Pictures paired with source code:
--------------------------------------------------

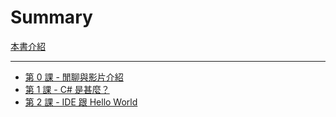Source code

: # Summary

[本書介紹](README.md)

------------------------------

- [第 0 課 - 閒聊與影片介紹](./class-0-introduction.md)
- [第 1 課 - C# 是甚麼？](./class-1-what-is-c-sharp.md)
- [第 2 課 - IDE 跟 Hello World](./class-2-ide-and-hello-world.md)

--------------------------------------------------

TASK DESCRIPTION = From the records above, pick out and copy each line holding the word "class".

PROBLEM SOLUTION =
- [第 0 課 - 閒聊與影片介紹](./class-0-introduction.md)
- [第 1 課 - C# 是甚麼？](./class-1-what-is-c-sharp.md)
- [第 2 課 - IDE 跟 Hello World](./class-2-ide-and-hello-world.md)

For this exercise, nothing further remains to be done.